_Exercise inputs_.
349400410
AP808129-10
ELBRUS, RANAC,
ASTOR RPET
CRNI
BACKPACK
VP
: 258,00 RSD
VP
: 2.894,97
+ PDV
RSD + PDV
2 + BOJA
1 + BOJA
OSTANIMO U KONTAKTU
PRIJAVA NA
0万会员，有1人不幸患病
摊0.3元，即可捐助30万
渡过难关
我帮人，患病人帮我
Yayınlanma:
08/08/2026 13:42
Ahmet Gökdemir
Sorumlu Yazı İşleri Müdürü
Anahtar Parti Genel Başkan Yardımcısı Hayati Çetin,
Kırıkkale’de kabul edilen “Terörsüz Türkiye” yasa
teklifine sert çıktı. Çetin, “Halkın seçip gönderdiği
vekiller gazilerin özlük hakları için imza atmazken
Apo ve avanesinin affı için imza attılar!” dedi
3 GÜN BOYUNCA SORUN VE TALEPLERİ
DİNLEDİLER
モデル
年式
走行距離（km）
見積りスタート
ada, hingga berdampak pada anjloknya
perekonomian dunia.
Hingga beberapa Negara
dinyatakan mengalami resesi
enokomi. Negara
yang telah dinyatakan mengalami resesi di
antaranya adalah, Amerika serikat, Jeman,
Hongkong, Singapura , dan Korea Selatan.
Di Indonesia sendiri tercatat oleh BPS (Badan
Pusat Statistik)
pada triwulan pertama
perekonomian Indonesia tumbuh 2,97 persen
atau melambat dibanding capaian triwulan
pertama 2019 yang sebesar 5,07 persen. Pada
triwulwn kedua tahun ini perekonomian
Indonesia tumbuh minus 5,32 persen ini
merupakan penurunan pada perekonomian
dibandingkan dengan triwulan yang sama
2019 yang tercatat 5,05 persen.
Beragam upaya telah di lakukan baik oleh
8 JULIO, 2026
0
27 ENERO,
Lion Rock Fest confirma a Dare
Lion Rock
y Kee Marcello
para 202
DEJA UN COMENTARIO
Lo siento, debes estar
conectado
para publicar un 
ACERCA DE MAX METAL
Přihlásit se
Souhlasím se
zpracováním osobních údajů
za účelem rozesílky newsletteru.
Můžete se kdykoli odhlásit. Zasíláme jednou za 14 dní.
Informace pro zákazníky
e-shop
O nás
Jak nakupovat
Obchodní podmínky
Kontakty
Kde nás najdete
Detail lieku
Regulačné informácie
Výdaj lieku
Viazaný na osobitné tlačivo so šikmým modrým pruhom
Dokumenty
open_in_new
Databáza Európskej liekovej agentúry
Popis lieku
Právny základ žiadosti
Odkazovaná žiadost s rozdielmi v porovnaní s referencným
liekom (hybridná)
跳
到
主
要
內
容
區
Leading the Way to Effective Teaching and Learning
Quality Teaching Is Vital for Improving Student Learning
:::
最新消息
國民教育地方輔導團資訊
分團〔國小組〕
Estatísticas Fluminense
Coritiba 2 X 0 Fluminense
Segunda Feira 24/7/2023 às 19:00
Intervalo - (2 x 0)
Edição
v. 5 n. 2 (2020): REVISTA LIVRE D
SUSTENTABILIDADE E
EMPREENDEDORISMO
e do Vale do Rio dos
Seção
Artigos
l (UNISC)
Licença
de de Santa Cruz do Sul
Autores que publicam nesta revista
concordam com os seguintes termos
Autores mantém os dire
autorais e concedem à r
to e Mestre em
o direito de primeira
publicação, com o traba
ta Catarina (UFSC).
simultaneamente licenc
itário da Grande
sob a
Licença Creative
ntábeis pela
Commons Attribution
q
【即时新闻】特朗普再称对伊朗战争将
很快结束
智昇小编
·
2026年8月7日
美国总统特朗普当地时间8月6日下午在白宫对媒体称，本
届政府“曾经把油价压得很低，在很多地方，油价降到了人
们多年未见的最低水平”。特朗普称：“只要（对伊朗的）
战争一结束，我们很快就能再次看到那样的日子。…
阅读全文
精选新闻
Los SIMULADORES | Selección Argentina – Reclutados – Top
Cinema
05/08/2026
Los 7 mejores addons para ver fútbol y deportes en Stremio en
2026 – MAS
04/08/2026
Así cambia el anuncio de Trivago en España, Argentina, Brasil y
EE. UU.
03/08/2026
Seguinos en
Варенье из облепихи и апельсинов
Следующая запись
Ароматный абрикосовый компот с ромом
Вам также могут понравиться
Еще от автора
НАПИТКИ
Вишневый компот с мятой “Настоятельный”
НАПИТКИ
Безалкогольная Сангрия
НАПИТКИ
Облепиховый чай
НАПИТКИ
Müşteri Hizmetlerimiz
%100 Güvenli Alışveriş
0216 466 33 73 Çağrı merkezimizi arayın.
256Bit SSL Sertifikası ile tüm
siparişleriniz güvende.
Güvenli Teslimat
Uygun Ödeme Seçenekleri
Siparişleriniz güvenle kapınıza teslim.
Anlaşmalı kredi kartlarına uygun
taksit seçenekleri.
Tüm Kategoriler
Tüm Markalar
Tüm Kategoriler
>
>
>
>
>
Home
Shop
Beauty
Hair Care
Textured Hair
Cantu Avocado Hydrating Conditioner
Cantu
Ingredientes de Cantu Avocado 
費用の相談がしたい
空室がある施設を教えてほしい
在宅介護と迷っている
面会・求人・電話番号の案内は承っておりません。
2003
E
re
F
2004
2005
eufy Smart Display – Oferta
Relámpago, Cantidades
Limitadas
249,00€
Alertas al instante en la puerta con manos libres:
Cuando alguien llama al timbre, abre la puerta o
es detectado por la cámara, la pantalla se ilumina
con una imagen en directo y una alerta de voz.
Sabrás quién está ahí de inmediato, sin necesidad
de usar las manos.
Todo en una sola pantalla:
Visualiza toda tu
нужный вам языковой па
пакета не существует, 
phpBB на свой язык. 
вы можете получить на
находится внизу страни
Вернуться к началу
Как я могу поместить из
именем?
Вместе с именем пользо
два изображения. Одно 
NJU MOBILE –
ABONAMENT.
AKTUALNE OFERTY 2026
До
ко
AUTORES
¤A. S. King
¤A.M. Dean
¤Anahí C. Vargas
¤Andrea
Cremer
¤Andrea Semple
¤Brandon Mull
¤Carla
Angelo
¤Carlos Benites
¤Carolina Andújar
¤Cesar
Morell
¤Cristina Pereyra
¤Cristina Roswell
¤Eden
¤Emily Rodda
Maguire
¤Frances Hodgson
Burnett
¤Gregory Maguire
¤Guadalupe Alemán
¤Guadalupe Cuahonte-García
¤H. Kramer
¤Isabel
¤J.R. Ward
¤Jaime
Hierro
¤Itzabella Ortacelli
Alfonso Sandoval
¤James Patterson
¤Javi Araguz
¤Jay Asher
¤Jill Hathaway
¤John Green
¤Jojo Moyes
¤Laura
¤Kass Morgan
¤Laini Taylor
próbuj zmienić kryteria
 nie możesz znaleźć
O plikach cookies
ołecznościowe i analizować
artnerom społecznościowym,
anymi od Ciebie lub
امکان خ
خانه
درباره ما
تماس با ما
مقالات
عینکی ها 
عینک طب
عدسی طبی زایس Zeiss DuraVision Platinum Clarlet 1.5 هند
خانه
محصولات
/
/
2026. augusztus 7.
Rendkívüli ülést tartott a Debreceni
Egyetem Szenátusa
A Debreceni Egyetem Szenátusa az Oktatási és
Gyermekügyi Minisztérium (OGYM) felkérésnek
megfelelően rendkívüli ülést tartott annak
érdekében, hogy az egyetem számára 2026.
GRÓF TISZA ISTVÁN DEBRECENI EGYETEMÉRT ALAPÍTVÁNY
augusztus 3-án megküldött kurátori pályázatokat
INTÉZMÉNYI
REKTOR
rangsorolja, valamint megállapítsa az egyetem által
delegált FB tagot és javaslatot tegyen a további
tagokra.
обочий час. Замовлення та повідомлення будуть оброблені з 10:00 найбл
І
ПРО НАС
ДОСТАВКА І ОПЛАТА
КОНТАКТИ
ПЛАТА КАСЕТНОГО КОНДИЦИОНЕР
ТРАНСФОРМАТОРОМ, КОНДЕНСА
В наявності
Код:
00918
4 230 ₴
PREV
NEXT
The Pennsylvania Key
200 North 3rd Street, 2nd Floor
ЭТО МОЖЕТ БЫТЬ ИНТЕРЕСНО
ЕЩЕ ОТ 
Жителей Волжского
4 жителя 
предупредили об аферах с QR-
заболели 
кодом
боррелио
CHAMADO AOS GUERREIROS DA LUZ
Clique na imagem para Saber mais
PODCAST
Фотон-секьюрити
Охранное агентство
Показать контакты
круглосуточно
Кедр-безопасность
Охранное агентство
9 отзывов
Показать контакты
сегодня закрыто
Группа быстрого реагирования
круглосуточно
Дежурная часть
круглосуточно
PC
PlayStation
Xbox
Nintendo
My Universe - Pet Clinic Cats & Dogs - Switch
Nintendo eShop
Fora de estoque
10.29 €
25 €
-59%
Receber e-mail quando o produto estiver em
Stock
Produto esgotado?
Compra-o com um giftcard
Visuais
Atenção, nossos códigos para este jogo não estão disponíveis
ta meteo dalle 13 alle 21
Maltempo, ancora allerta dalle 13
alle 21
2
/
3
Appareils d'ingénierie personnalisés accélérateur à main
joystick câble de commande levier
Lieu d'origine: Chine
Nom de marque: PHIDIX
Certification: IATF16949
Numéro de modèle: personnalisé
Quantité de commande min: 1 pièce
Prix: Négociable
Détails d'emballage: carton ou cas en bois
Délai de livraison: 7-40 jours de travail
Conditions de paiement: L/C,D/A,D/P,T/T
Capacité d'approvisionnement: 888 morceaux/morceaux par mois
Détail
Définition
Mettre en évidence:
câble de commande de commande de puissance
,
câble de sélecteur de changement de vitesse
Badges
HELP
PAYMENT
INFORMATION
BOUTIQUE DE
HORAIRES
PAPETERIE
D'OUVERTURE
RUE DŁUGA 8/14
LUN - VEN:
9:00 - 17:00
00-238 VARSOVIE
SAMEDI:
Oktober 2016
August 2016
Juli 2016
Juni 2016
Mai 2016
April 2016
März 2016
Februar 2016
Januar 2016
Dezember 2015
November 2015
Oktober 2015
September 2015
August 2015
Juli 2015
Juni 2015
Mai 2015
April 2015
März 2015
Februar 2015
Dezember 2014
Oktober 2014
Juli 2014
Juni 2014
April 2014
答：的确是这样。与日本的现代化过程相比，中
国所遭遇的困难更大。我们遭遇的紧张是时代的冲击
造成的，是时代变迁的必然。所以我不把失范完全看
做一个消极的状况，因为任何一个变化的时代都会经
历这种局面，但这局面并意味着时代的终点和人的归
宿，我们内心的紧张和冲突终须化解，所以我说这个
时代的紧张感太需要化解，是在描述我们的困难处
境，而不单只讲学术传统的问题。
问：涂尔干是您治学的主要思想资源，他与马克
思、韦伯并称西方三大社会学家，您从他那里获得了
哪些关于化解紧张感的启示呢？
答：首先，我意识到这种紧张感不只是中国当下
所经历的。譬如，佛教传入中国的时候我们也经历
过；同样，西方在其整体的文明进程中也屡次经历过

_Exercise_.
Copy the records word for word, starting at the very beginning and ending with the line that contains "pertama 2019 yang sebesar 5,07 persen. Pada", including that line.

_Answer to the problem_.
349400410
AP808129-10
ELBRUS, RANAC,
ASTOR RPET
CRNI
BACKPACK
VP
: 258,00 RSD
VP
: 2.894,97
+ PDV
RSD + PDV
2 + BOJA
1 + BOJA
OSTANIMO U KONTAKTU
PRIJAVA NA
0万会员，有1人不幸患病
摊0.3元，即可捐助30万
渡过难关
我帮人，患病人帮我
Yayınlanma:
08/08/2026 13:42
Ahmet Gökdemir
Sorumlu Yazı İşleri Müdürü
Anahtar Parti Genel Başkan Yardımcısı Hayati Çetin,
Kırıkkale’de kabul edilen “Terörsüz Türkiye” yasa
teklifine sert çıktı. Çetin, “Halkın seçip gönderdiği
vekiller gazilerin özlük hakları için imza atmazken
Apo ve avanesinin affı için imza attılar!” dedi
3 GÜN BOYUNCA SORUN VE TALEPLERİ
DİNLEDİLER
モデル
年式
走行距離（km）
見積りスタート
ada, hingga berdampak pada anjloknya
perekonomian dunia.
Hingga beberapa Negara
dinyatakan mengalami resesi
enokomi. Negara
yang telah dinyatakan mengalami resesi di
antaranya adalah, Amerika serikat, Jeman,
Hongkong, Singapura , dan Korea Selatan.
Di Indonesia sendiri tercatat oleh BPS (Badan
Pusat Statistik)
pada triwulan pertama
perekonomian Indonesia tumbuh 2,97 persen
atau melambat dibanding capaian triwulan
pertama 2019 yang sebesar 5,07 persen. Pada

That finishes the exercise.